(Reuters) - A Tennessee man on Tuesday pleaded guilty to killing his elderly in-laws with an explosive device disguised as a lamp, prosecutors said.

Richard Parker, 50, who had owed his father-in-law money before the killings, was sentenced to life without parole at a hearing in Lebanon, Tennessee, about 32 miles east of Nashville.

He pleaded guilty to two counts of first-degree murder for the deaths of retired attorney Jon Setzer, 74, and his wife, Marion Setzer, 72, according to assistant district attorney general Jimmy Lea.

Jon Setzer died on the scene of the February explosion at his Lebanon home while his wife died a few days later at Nashville hospital.

Lea said that Setzer had placed a bomb in a lamp, put it in a box with a FedEx label and left the package on the Setzers' porch.
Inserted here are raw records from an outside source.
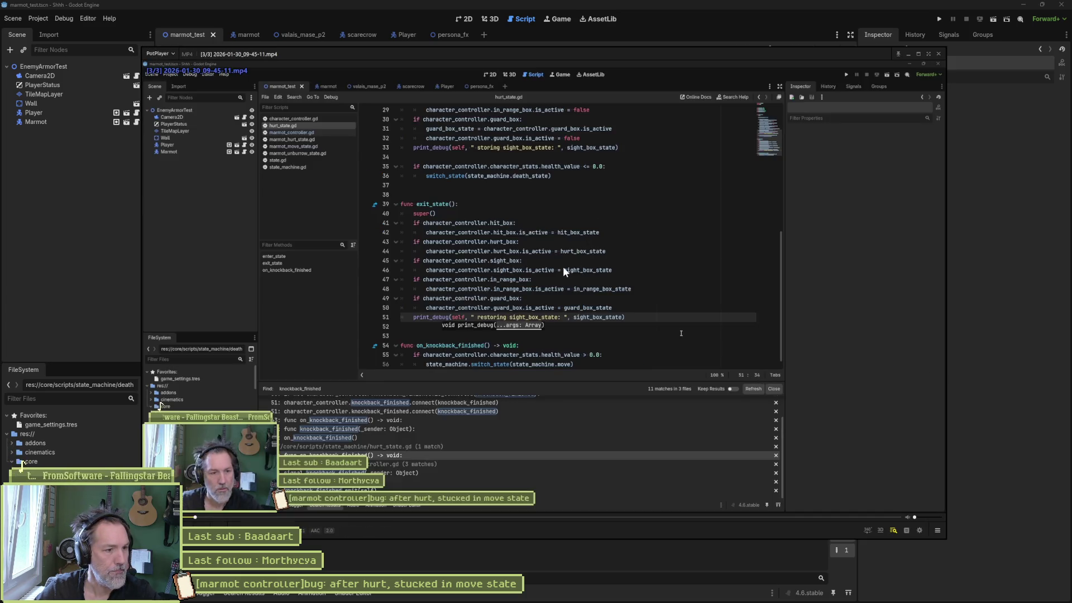
Step the PotPlayer replay frame by frame through the marmot's Hurt state, then return to hurt_state.gd.
{"action": "key", "text": "Right"}
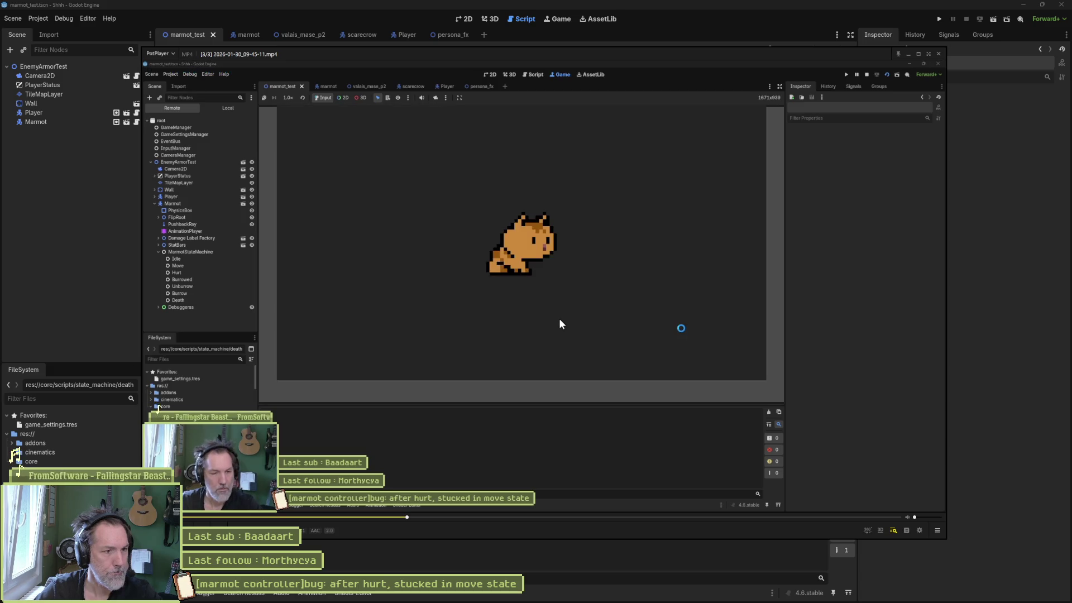
{"action": "key", "text": "space"}
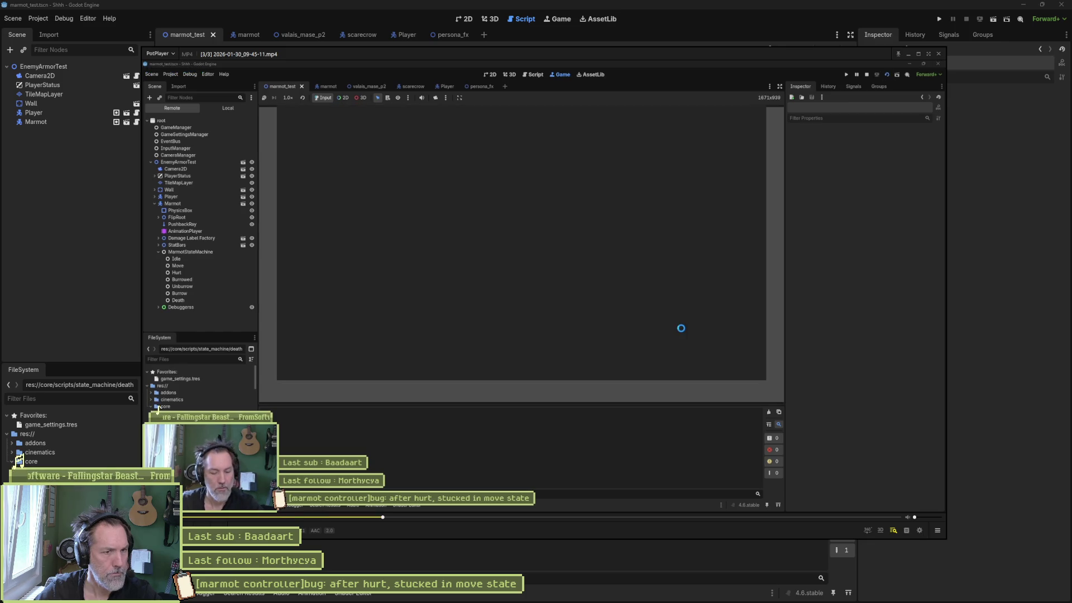
{"action": "key", "text": "f"}
{"action": "key", "text": "f"}
{"action": "key", "text": "f"}
{"action": "key", "text": "f"}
Marion Setzer told authorities before she died that a note instructing them to plug in the lamp was inside the box. The note has not been found.

"It contained what appeared to be a lamp and once that lamp was plugged in, it exploded immediately," Lea said.

Parker had owed his father-in-law a substantial amount of money and forged a check of Setzer's in the same amount when the loan was due in November, Lea said.

Lea said there was no evidence that Setzer had been pressing Parker about the money.

"For the sake of his daughter and four grandchildren, there was no pursuit (by Setzer) of getting the money back," Lea said. "Whatever pressure Mr. Parker was feeling, he was imposing it on himself."